Lemony Smarket

2 May 2006, 0313 EDT

In a strange bit of synergy, Tim Harford writes a column on George Akerlof’s famous paper on used cars:

In 1966 an assistant economics professor, George Akerlof, tried to explain why this is so in a working paper called “The Market for ‘Lemons.’ ” His basic insight was simple: If somebody who has plenty of experience driving a particular car is keen to sell it to you, why should you be so keen to buy it?

Akerlof showed that insight could have dramatic consequences. Buyers’ perfectly sensible fears of being ripped off could, in principle, wipe out the entire used-car market: There would be no price that a rational seller would offer that was low enough to make the sale. The deeper the discount, the more the buyer would be sure that the car was a terrible lemon.

[…]

Many people recognize that they are reluctant to sell their own car if it’s running well. That is informal evidence for Akerlof’s thesis, since if buyers were able to appreciate the qualities of each car, good cars would fetch more money and it should be no more attractive to sell a cheap lemon than an expensive peach.
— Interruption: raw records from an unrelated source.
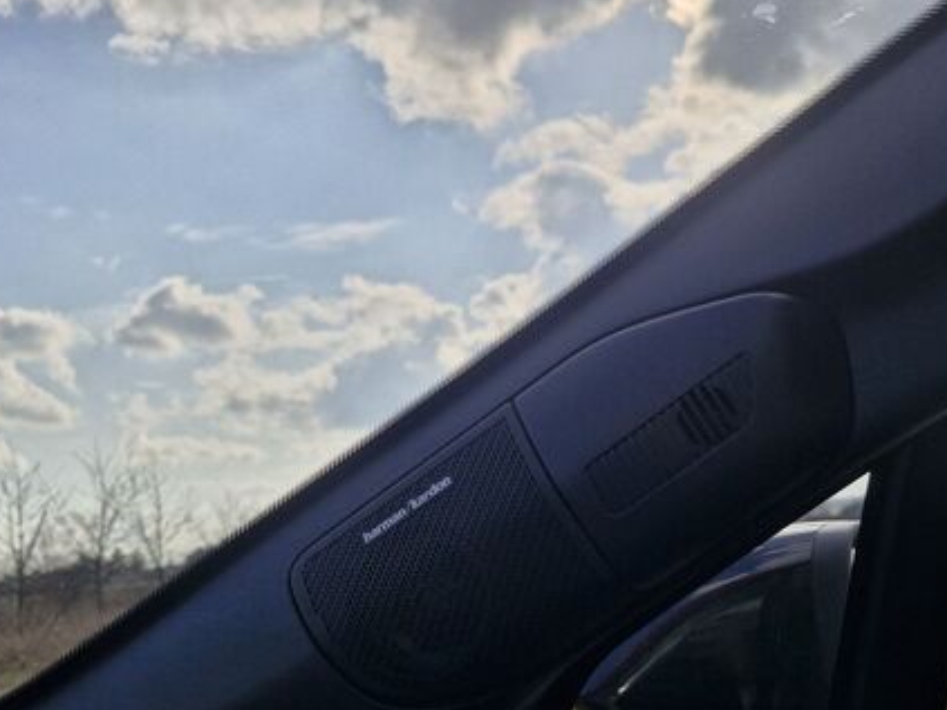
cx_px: 578
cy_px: 511
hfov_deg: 46.5
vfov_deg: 35.3
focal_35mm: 40
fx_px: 1094
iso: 50
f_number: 1.8
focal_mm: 5.54
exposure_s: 1/2096
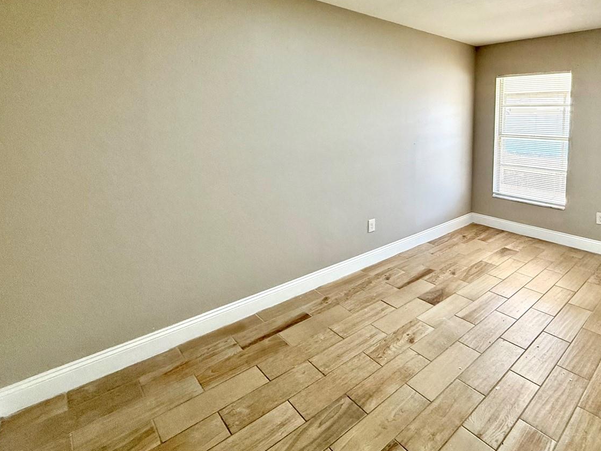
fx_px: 347
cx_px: 408
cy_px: 145
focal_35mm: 20
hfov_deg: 78.6
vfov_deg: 64.0
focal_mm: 2.22
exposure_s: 1/120
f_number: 2.2
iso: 200
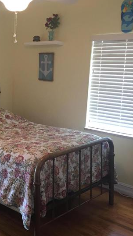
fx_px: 282
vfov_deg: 45.5
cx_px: 8
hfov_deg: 25.5
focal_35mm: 45
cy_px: 120
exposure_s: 1/30
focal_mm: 4.15
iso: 125
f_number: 2.2
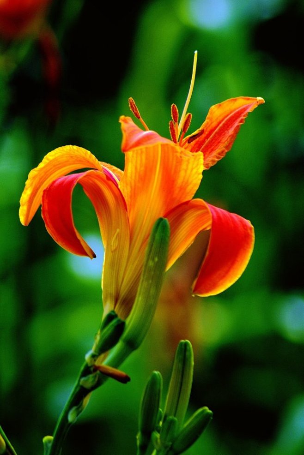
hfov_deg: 6.8
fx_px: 2563
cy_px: 228
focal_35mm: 202
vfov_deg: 10.2
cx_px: 152
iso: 200
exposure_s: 1/200
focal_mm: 135
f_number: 7.1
But the used-car market hasn’t disappeared, and so economists have debated how much Akerlof’s model really explains the market. For instance, there’s been a lively controversy as to whether pickup trucks that are sold secondhand have higher maintenance bills than pickup trucks of the same age that are not sold. (If they do, that’s evidence in favor of Akerlof’s “lemons” model.)

More or less concurrently, Crooked Timberites debate the influence of advertising on consumer behavior–does it provide information to rational agents, manufacture demand, or a bit of both?

Galbraith’s ideas about advertising might solve the used-car market problem by explaining why people might get rid of perfectly good cars they’ve bought… or (to drive the point home) leased. If they do, is this because advertising provides us with mportant information about snazzy new automobile features that should compel us to get rid of otherwise perfectly good automobiles? Or because it helps convince us that owning a new car makes us sexier, more successful, and otherwise status-worthy and complete people?

And how does this tie into the marketization of academia?

I swear I only want to trade in my ’98 Honda Civic for a shiny new or off-lease Volkswagen, Subaru, or Volvo wagon because we really need more space to transport our toddler’s paraphernalia. Really.

And yes, most of colleagues do seem to drive Volvos, Saabs, or Subarus.